[To do]
Lines below that include the word "Kleistpark" should each be copied.

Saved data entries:
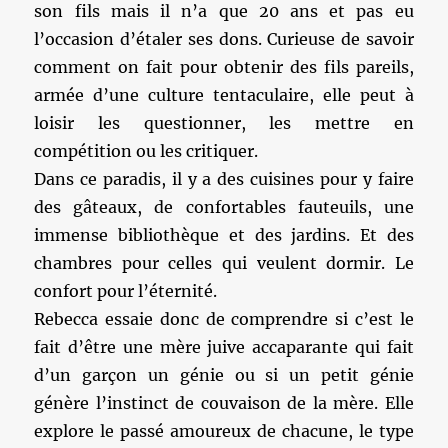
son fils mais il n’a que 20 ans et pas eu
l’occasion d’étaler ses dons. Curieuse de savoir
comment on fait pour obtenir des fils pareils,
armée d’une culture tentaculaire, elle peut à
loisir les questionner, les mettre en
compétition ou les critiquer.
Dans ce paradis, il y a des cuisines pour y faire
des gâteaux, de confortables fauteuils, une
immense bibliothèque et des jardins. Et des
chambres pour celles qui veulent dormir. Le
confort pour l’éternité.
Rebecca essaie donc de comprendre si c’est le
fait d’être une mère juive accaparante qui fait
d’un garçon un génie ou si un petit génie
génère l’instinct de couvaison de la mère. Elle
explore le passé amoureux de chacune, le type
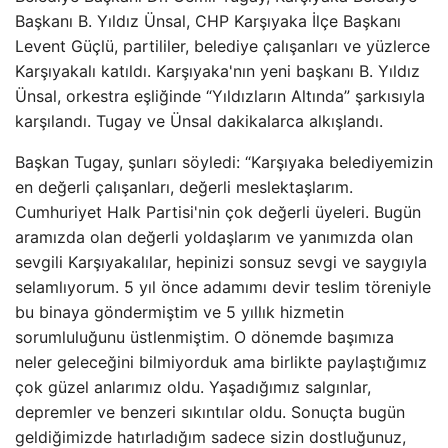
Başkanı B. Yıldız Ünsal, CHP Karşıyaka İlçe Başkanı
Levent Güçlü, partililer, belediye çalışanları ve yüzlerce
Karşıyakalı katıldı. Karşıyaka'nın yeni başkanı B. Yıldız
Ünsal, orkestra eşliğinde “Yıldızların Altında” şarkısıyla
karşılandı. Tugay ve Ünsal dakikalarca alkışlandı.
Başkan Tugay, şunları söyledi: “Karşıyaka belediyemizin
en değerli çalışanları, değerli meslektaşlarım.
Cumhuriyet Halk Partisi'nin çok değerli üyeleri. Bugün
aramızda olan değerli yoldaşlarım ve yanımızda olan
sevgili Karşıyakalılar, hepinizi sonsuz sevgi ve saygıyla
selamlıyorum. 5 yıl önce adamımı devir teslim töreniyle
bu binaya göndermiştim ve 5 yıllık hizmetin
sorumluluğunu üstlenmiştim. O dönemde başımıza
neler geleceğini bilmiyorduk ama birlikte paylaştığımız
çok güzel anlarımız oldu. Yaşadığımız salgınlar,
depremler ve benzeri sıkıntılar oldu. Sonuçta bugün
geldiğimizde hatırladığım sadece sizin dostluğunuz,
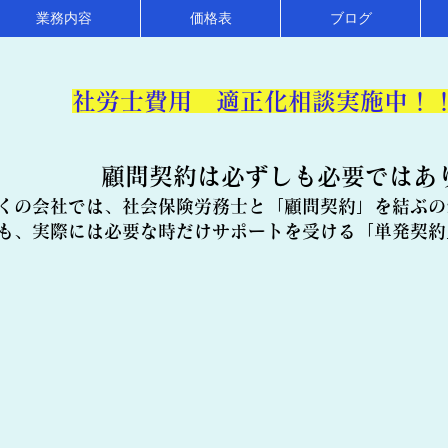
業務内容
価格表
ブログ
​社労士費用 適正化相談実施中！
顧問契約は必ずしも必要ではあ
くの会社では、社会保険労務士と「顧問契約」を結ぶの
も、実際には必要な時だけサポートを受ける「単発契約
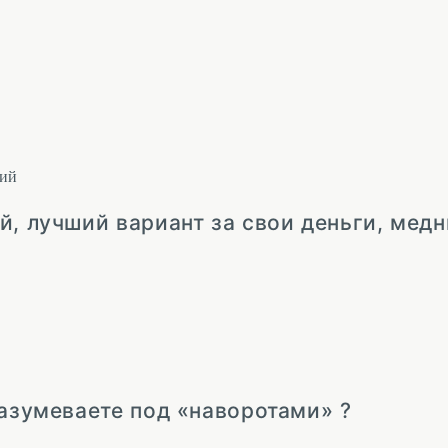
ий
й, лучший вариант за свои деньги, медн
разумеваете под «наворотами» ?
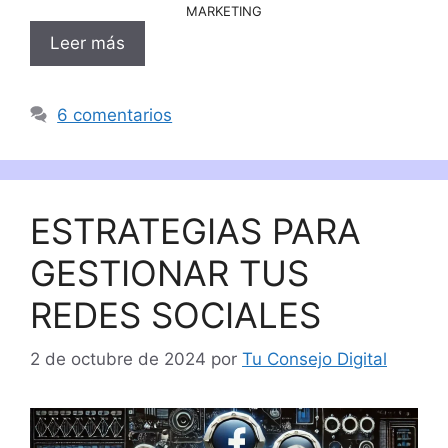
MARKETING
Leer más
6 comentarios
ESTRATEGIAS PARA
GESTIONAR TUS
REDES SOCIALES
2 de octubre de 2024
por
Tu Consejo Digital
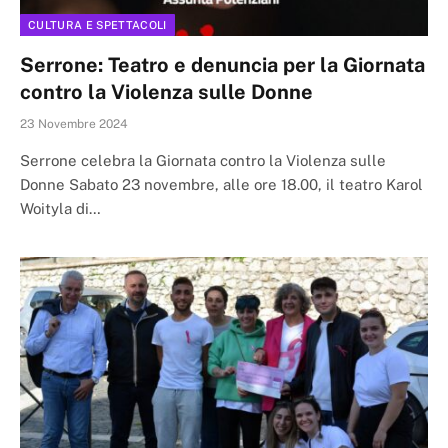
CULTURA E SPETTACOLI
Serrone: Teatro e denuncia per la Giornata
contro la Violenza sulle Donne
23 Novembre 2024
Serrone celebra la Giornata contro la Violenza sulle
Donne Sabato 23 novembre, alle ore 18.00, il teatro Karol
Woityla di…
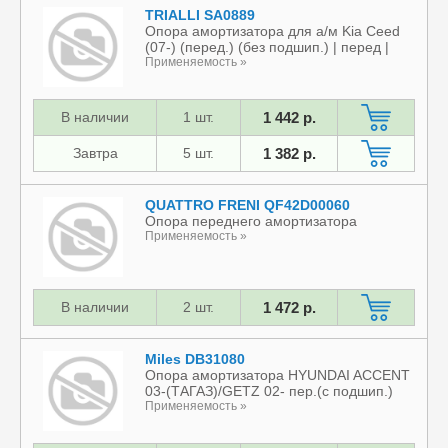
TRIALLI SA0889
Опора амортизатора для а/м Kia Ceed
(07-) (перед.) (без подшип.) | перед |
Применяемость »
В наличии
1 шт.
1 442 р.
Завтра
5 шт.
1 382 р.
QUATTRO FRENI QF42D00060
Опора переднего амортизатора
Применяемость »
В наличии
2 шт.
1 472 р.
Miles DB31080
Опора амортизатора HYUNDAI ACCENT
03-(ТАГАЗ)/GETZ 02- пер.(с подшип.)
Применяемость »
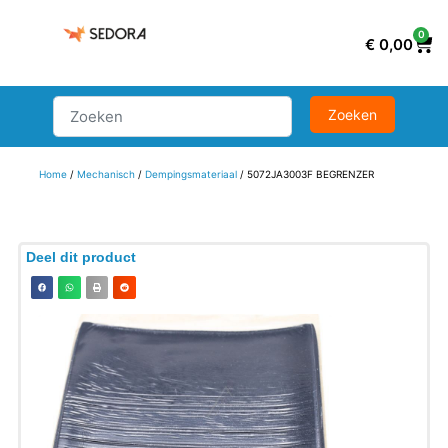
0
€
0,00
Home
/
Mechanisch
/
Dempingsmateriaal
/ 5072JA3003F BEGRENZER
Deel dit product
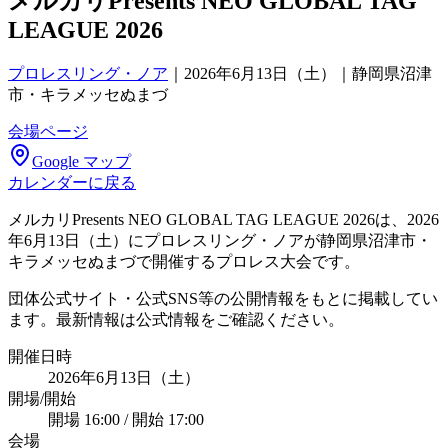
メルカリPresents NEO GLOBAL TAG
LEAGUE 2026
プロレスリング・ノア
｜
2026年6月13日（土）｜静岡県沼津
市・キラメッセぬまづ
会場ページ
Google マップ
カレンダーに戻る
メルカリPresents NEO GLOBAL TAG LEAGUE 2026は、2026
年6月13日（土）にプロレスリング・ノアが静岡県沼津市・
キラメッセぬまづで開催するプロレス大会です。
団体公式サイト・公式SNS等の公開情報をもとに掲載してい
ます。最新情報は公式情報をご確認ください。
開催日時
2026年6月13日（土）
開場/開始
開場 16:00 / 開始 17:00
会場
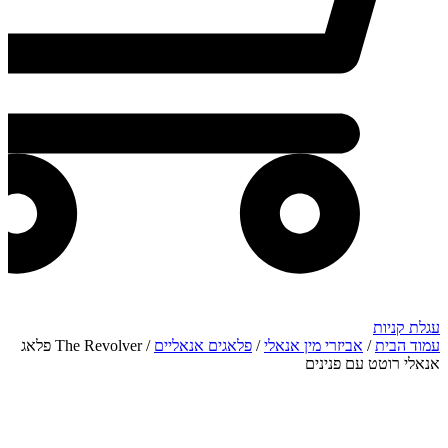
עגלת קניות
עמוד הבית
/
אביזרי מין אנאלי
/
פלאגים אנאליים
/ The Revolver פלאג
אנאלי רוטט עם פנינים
* * *
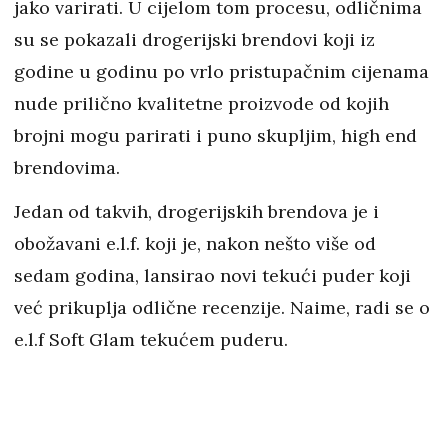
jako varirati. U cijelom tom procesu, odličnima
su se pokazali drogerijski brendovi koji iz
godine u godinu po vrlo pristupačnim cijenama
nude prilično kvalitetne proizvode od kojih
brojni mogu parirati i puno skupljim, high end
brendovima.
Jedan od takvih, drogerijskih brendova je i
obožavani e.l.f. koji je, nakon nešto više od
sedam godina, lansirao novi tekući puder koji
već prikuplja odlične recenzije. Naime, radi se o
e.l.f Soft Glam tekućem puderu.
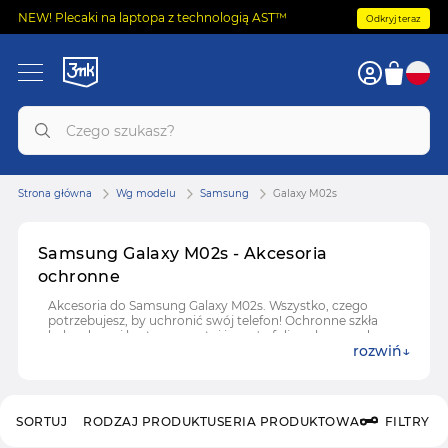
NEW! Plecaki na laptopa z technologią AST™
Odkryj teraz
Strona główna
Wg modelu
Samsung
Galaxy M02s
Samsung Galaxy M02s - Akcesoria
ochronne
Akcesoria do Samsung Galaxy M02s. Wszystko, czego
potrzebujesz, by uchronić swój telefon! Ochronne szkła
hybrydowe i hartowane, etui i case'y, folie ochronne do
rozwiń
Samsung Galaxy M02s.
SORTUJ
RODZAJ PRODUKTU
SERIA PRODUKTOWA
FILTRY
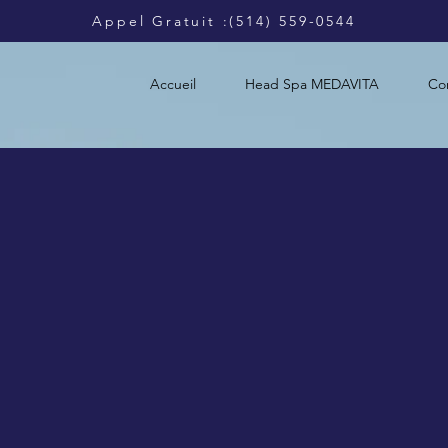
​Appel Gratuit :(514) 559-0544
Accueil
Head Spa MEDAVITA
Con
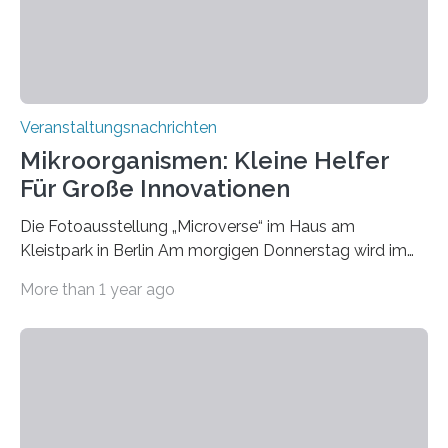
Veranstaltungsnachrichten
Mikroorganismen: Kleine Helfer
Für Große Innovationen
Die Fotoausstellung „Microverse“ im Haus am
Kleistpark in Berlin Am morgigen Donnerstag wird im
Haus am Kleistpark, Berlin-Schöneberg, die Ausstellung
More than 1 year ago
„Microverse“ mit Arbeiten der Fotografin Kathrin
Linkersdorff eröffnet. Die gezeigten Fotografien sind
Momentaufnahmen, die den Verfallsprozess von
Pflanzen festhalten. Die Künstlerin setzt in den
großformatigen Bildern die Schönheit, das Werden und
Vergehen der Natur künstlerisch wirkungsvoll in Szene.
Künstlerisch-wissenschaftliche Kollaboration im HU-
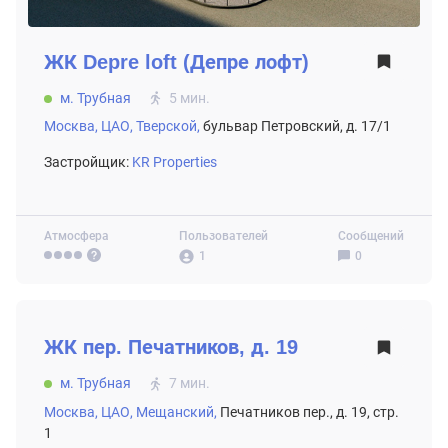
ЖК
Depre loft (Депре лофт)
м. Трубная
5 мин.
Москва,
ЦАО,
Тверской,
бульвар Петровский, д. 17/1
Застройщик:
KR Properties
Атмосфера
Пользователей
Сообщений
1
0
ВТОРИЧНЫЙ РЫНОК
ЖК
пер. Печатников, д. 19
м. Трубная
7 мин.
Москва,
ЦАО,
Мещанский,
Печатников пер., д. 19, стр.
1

[Result of the exercise]
Kleistpark in Berlin Am morgigen Donnerstag wird im
Haus am Kleistpark, Berlin-Schöneberg, die Ausstellung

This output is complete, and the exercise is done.